You ask:
But so then is that what they do in model theory? Because I could not for the life of me really grasp what this talk of "truth in a model" was meant to be.
Modern logic systems are conducted in the abstraction of formal systems which use the notion of formal languages. Being highly abstract collections of symbols that denote a syntax, it is necessary to understand how the syntax is used, otherwise known as the formal semantics of the system. There are different approaches to interpreting the various grammars of those syntax, of which the first and most dominant of those is Tarski's model theory. WP's article on formal semantics provides a summary:
The archetype of model-theoretic semantics is Alfred Tarski's semantic theory of truth, based on his T-schema, and is one of the founding concepts of model theory. This is the most widespread approach, and is based on the idea that the meaning of the various parts of the propositions are given by the possible ways we can give a recursively specified group of interpretation functions from them to some predefined mathematical domains: an interpretation of first-order predicate logic is given by a mapping from terms to a universe of individuals, and a mapping from propositions to the truth values "true" and "false". Model-theoretic semantics provides the foundations for an approach to the theory of meaning known as truth-conditional semantics...

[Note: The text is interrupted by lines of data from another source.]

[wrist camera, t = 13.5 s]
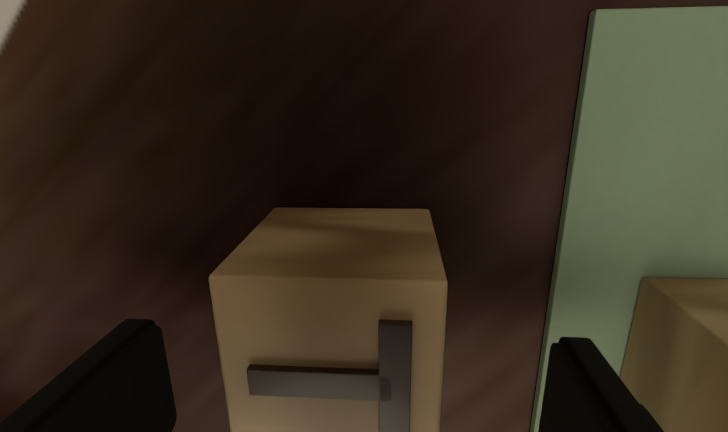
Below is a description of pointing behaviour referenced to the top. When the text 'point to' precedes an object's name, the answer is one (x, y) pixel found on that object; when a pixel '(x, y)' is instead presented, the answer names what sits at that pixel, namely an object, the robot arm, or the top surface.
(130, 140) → the top surface
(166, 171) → the top surface
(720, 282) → the letter I
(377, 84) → the top surface
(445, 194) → the top surface
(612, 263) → the word mat
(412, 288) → the letter T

In a formal system, there is an alphabet, WFFs, sets of axioms, rules of inference, and theorems, but it is possible, using for instance the lambda calculus as a notation, to perform a series of inferences where the symbols are devoid of any meaning and are simply transformations based on the "shape" or "form" of the inputs and outputs. Lambda calculus has application, alpha conversion, beta reduction and so on, so that the inputs are processed into outputs simply by pairing up the formal symbols. Computer scientists, for instance, make their bread and butter by building and running compilers and interpreters which execute these sorts of formalisms.
But a model is more than a set of symbols because those symbols and the grammars in which they function in have meaning, its formal semantics. Meaning is provided by an interpretation function mapping those symbols to other symbols. It's a formal system with certain properties that lend it to describing either an intensional logic say of a possible world semantics over individual instances in a domain of discourse, or a mathematical structure which requires an interpretation function that maps meanings of symbols to more explicit computational definitions.
For instance, to be a mathematical structure, there has to be an interpretation (which naturally is expressed as a function!). From WP:
Formally, a structure can be defined as a triple A'=(A,σ,I) consisting of a domain [of discourse] A', a signature σ, and an interpretation function I that indicates how the signature is to beinterpreted in the model.
The example given is understood by the differing of interpretations of a field (in the group-ring-field sense) over reals and a field over the complex numbers. Intuitively, you can sense that there must be a difference of meaning in symbols like '0', '1', '+', and '×' since the notions of identity and operations must differ whether one is dealing with reals or complex numbers. To interpret the mathematical structure, one simply has to apply different definitions of the additive and multiplicative identity or addition or multiplication. Thus, there is a difference in structural interpretation of (R,+,×) and (C,+,×) even though the two operations specified are the same + and ×.
In the second case, the one to which you refer, the model theoretic interpretations is about showing that the model has different interpretations under a differing set of premises of proofs so that we can show that a full range of proofs might hold in some domain of discourse or there are invariant properties of some sort in the logic system. Mauro provides an example from geometry:
In a non-technical but precise sense "true-in-a-model" means that the logical consequences (theorems) of the axioms of a theory hold (a satisfied) in every mathematical structure that satisfies the axioms (a model of the theory). Example: if we omit the parallel postulate from the set of axioms of usual Euclidean geometry we have that the sphere is a model of the (restricted) theory.
So, if we treat axioms as true or false in our model of geometry, and we let go of the parallel postulate (it is not true), then we have a different mathematical structure, but can show that many of the consequences of the remaining axioms are preserved. Spherical, planar, and hyperbolic geometries have many similarities, but they differ in their truths with respect to what they model. That a triangle has three angles which can be used to construct a straight angle only is a consequence or theorem in one of the cases, for instance. This theorem is only true of triangles on a Euclidean plane. And yet other Euclidean truths hold outside of the Euclidean plane.
More succinctly by WP:
In model theory, interpretation of a structure M in another structure N (typically of a different signature) is a technical notion that approximates the idea of representing M inside N. For example, every reduction or definitional expansion of a structure N has an interpretation in N... Many model-theoretic properties are preserved under interpretability. For example, if the theory of N is stable and M is interpretable in N, then the theory of M is also stable.
Thus, a model in this sense is a generalization of geometry over a set of axioms that we can vary and examine both individually and collectively and observe results. ME, MSPH, and MHYP are all part of a greater structure N or, if you prefer, G. In one world, the parallel postulate takes form PPE, in another form PPSPH, and in the last, form PPHYP. Thus, we have the truth of the parallel postulate in its respective model because we can vary the truth with respect to different models. That is, in one possible world, parallel lines are Euclidean, in two possible worlds, they are not.